§ **Excerpts from a dataset**:
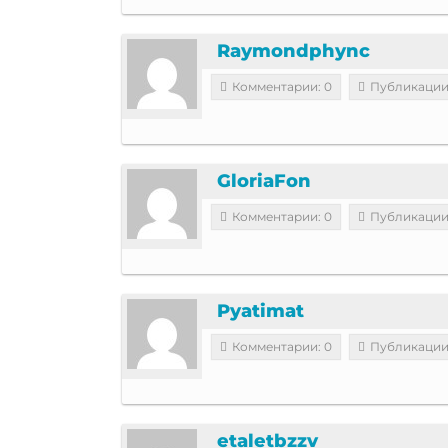
Raymondphync
Комментарии: 0
Публикации
GloriaFon
Комментарии: 0
Публикации
Pyatimat
Комментарии: 0
Публикации
etaletbzzv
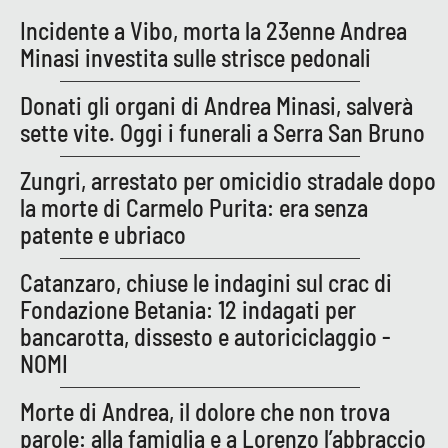
Incidente a Vibo, morta la 23enne Andrea
Minasi investita sulle strisce pedonali
EDIZIONI
LOCALI
Donati gli organi di Andrea Minasi, salverà
Catanzaro
sette vite. Oggi i funerali a Serra San Bruno
Crotone
Zungri, arrestato per omicidio stradale dopo
la morte di Carmelo Purita: era senza
Vibo Valentia
patente e ubriaco
Reggio Calabria
Catanzaro, chiuse le indagini sul crac di
Fondazione Betania: 12 indagati per
Cosenza
bancarotta, dissesto e autoriciclaggio -
NOMI
Lamezia Terme
Morte di Andrea, il dolore che non trova
parole: alla famiglia e a Lorenzo l’abbraccio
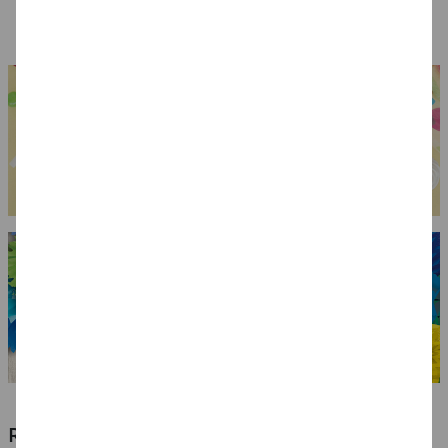
1,99 €
7,99 €
7,99 €
(1 kg = 99.50 EUR)
RIESIGE AUSWAHL KINDERSCHMINKEN,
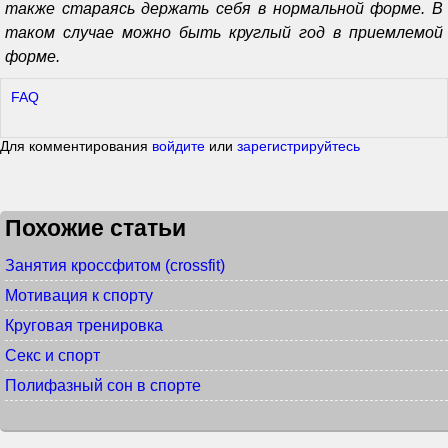
также стараясь держать себя в нормальной форме. В
таком случае можно быть круглый год в приемлемой
форме.
FAQ
Для комментирования
войдите
или
зарегистрируйтесь
Похожие статьи
Занятия кроссфитом (crossfit)
Мотивация к спорту
Круговая тренировка
Секс и спорт
Полифазный сон в спорте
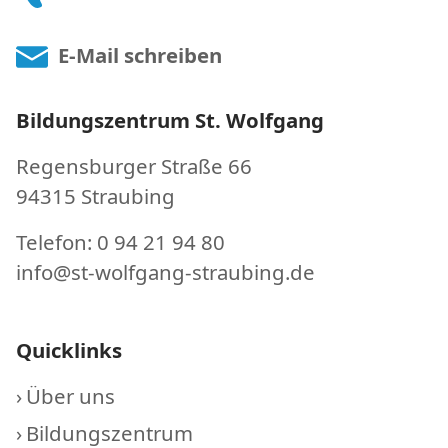
E-Mail schreiben
Bildungszentrum St. Wolfgang
Regensburger Straße 66
94315 Straubing
Telefon: 0 94 21 94 80
info@st-wolfgang-straubing.de
Quicklinks
Über uns
Bildungszentrum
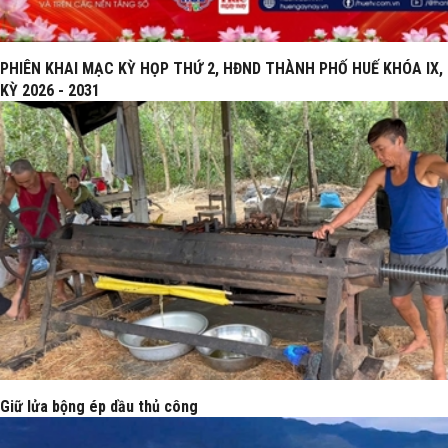
PHIÊN KHAI MẠC KỲ HỌP THỨ 2, HĐND THÀNH PHỐ HUẾ KHÓA IX,
KỲ 2026 - 2031
Giữ lửa bộng ép dầu thủ công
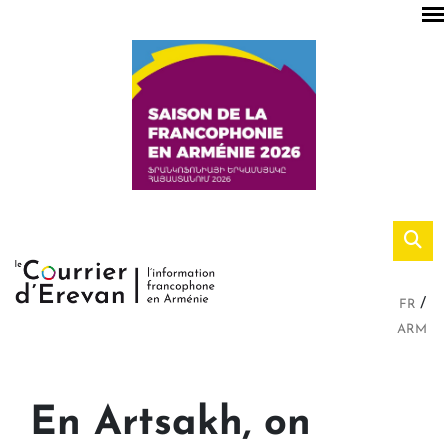
FR
ARM
En Artsakh, on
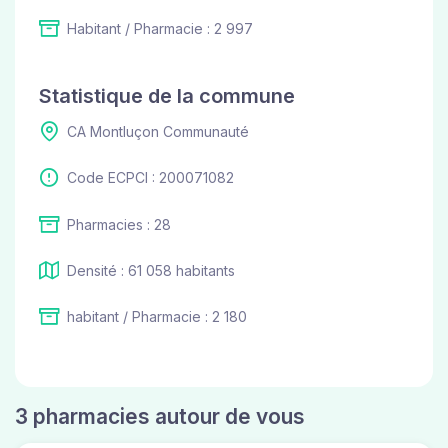
Habitant / Pharmacie : 2 997
Statistique de la commune
CA Montluçon Communauté
Code ECPCI : 200071082
Pharmacies : 28
Densité : 61 058 habitants
habitant / Pharmacie : 2 180
3 pharmacies autour de vous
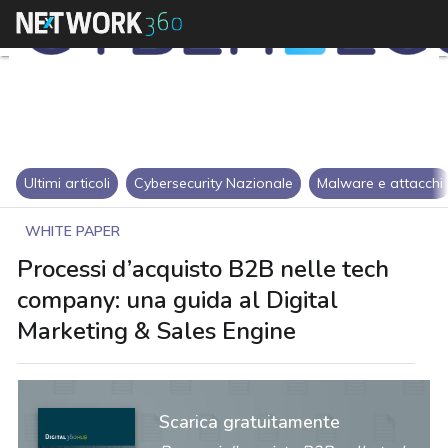
Ultimi articoli
Cybersecurity Nazionale
Malware e attacchi
WHITE PAPER
Processi d’acquisto B2B nelle tech
company: una guida al Digital
Marketing & Sales Engine
Scarica gratuitamente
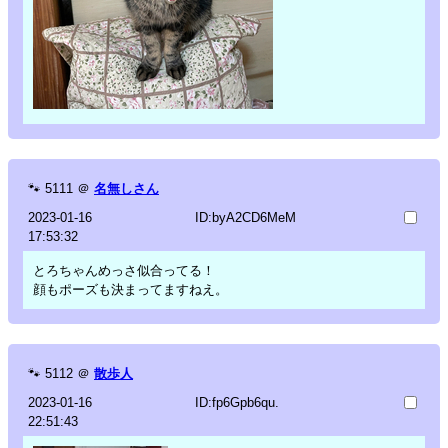
🐾
5111
＠
名無しさん
2023-01-16
ID:byA2CD6MeM
17:53:32
とろちゃんめっさ似合ってる！
顔もポーズも決まってますねえ。
🐾
5112
＠
散歩人
2023-01-16
ID:fp6Gpb6qu.
22:51:43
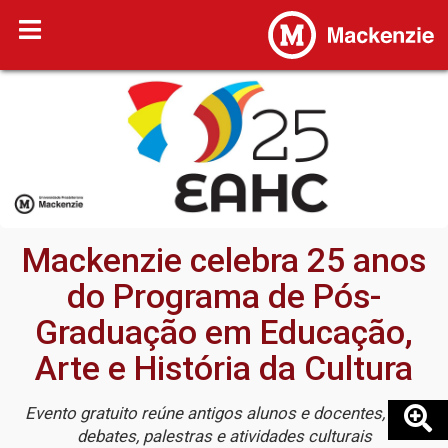
Mackenzie celebra 25 anos
do Programa de Pós-
Graduação em Educação,
Arte e História da Cultura
Evento gratuito reúne antigos alunos e docentes, com
debates, palestras e atividades culturais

§ **Task**: Rewrite the rows from the line containing "PHIÊN KHAI MẠC" through the end of the rows, replacing "WHITE PAPER" with "LIBRO BIANCO" and leaving everything else unchanged. Leave the pictures out of your answer.

§ **Result for this exercise**:
PHIÊN KHAI MẠC KỲ HỌP THỨ 2, HĐND THÀNH PHỐ HUẾ KHÓA IX,
KỲ 2026 - 2031
Giữ lửa bộng ép dầu thủ công
FR
ARM
En Artsakh, on
Habitant / Pharmacie : 2 997
Statistique de la commune
CA Montluçon Communauté
Code ECPCI : 200071082
Pharmacies : 28
Densité : 61 058 habitants
habitant / Pharmacie : 2 180
3 pharmacies autour de vous
Ultimi articoli
Cybersecurity Nazionale
Malware e attacchi
LIBRO BIANCO
Processi d’acquisto B2B nelle tech
company: una guida al Digital
Marketing & Sales Engine
Scarica gratuitamente
🐾
5111
＠
名無しさん
2023-01-16
ID:byA2CD6MeM
17:53:32
とろちゃんめっさ似合ってる！
顔もポーズも決まってますねえ。
🐾
5112
＠
散歩人
2023-01-16
ID:fp6Gpb6qu.
22:51:43
Mackenzie celebra 25 anos
do Programa de Pós-
Graduação em Educação,
Arte e História da Cultura
Evento gratuito reúne antigos alunos e docentes, com
debates, palestras e atividades culturais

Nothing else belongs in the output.